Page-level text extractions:

- - -

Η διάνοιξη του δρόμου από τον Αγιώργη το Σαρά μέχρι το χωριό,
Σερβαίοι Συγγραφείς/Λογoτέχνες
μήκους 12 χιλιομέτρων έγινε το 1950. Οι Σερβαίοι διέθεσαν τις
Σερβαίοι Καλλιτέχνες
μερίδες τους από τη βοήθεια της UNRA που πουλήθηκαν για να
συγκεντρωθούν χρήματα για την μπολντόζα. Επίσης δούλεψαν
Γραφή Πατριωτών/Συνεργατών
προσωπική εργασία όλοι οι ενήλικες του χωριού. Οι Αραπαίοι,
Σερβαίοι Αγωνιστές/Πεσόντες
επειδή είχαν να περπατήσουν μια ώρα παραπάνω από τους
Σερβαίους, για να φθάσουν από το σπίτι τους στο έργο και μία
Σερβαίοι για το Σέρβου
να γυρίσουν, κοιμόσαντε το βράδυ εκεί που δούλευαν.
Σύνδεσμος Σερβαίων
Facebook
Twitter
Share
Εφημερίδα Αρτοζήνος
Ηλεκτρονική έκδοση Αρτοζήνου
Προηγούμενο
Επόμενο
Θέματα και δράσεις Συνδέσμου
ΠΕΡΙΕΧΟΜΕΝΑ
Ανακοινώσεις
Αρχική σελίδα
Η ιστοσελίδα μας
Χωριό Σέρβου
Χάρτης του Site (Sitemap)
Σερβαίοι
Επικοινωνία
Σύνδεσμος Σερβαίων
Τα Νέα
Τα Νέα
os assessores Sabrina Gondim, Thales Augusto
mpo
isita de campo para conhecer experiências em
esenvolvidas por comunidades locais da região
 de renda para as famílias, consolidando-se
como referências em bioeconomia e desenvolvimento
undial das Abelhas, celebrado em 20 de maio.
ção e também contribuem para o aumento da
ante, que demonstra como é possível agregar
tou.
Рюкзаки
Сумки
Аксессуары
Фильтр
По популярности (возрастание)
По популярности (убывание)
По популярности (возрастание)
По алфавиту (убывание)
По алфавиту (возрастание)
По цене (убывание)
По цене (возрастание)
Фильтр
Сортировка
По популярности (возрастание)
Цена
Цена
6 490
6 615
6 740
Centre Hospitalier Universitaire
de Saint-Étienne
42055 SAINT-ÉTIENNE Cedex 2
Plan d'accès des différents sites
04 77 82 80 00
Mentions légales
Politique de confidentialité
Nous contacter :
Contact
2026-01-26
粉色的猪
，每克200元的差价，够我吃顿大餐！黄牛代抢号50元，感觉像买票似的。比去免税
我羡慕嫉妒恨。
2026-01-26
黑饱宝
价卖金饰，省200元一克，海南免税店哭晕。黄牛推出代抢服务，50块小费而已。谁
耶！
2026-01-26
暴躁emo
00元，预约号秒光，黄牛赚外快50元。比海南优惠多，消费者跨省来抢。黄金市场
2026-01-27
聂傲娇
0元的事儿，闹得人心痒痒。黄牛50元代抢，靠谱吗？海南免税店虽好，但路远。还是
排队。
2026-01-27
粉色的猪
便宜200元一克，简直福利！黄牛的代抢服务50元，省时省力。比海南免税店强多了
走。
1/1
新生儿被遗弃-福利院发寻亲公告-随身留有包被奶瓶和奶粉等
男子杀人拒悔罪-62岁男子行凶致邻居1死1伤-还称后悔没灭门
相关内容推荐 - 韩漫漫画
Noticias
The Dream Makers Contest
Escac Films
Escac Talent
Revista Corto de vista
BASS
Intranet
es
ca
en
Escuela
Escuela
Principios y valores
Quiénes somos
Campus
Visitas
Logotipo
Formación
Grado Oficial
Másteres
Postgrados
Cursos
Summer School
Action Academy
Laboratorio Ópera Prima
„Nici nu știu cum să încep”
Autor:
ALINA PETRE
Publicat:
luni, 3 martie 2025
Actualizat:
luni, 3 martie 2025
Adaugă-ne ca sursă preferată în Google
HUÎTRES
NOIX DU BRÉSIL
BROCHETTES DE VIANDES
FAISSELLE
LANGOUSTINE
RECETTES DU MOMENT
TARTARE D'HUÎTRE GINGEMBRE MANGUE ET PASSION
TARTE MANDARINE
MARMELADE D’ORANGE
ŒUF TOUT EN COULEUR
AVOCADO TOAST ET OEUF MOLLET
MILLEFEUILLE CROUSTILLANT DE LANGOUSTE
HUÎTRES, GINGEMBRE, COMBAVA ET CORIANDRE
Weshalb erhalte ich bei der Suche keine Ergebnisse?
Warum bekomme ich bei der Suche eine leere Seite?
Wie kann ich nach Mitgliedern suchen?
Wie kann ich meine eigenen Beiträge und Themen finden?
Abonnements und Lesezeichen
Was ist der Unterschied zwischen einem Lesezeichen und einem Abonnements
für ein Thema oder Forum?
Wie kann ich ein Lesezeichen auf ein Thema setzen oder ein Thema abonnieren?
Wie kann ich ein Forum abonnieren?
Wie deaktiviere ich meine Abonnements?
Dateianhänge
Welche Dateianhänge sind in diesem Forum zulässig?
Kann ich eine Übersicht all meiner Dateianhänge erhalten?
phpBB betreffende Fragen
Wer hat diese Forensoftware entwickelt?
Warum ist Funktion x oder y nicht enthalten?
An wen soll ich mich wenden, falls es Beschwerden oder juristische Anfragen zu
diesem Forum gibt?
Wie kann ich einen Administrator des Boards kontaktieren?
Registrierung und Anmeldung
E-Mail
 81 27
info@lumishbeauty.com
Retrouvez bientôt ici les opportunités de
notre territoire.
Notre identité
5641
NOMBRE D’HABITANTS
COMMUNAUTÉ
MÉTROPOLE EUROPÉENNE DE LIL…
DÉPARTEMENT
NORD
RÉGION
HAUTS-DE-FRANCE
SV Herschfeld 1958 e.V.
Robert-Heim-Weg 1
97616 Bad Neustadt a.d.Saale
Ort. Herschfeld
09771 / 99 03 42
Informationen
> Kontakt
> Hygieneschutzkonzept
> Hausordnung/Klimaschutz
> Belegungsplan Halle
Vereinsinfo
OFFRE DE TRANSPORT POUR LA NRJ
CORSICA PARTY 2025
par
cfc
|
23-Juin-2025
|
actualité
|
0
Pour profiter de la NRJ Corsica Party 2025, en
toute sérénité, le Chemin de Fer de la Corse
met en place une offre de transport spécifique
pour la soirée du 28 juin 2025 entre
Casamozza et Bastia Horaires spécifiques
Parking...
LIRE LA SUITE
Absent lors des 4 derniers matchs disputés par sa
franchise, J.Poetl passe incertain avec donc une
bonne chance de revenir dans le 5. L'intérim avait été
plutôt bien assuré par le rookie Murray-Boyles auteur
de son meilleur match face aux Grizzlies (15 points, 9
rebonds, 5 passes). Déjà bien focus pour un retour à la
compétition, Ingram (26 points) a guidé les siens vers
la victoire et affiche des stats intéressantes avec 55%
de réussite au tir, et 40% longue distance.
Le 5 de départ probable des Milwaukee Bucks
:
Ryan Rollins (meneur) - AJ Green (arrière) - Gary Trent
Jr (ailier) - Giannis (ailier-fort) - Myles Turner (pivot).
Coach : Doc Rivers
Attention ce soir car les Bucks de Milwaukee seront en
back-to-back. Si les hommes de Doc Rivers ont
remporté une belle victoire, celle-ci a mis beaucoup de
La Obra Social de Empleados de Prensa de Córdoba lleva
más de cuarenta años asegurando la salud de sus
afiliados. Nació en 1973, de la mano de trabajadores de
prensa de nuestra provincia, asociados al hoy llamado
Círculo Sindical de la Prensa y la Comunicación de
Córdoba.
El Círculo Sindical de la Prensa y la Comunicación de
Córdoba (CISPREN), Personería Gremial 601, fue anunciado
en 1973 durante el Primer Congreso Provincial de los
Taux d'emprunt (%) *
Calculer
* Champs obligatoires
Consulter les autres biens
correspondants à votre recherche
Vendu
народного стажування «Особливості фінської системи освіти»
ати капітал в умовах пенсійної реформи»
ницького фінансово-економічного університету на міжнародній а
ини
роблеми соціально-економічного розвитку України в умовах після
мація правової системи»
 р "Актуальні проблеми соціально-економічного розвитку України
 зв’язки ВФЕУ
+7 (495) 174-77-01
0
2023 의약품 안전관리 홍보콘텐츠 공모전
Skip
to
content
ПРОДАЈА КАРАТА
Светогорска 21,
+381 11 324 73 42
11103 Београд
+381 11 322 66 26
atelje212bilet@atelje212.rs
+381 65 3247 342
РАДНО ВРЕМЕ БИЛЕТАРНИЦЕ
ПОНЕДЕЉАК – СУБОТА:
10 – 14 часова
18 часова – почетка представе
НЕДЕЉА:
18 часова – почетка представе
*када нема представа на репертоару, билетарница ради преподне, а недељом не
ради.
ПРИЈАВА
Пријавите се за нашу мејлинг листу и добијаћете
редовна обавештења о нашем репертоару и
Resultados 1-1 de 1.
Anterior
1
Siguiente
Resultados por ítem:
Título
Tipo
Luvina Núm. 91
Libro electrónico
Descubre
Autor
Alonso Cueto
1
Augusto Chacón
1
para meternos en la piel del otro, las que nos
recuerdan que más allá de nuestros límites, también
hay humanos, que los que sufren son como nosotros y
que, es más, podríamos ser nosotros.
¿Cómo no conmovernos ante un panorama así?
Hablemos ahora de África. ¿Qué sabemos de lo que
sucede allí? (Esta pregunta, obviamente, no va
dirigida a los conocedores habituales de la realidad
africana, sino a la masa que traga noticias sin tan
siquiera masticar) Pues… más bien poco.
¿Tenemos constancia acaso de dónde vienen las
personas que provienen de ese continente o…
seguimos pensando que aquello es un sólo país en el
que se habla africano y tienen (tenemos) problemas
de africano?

- - -

▶ What is expected
Please rewrite the records starting at the beginning and ending at the line that contains "Γραφή Πατριωτών/Συνεργατών", with "μπολντόζα" replaced by "μπουλντόζα" and everything else left unchanged.

▶ Answer for the task
Η διάνοιξη του δρόμου από τον Αγιώργη το Σαρά μέχρι το χωριό,
Σερβαίοι Συγγραφείς/Λογoτέχνες
μήκους 12 χιλιομέτρων έγινε το 1950. Οι Σερβαίοι διέθεσαν τις
Σερβαίοι Καλλιτέχνες
μερίδες τους από τη βοήθεια της UNRA που πουλήθηκαν για να
συγκεντρωθούν χρήματα για την μπουλντόζα. Επίσης δούλεψαν
Γραφή Πατριωτών/Συνεργατών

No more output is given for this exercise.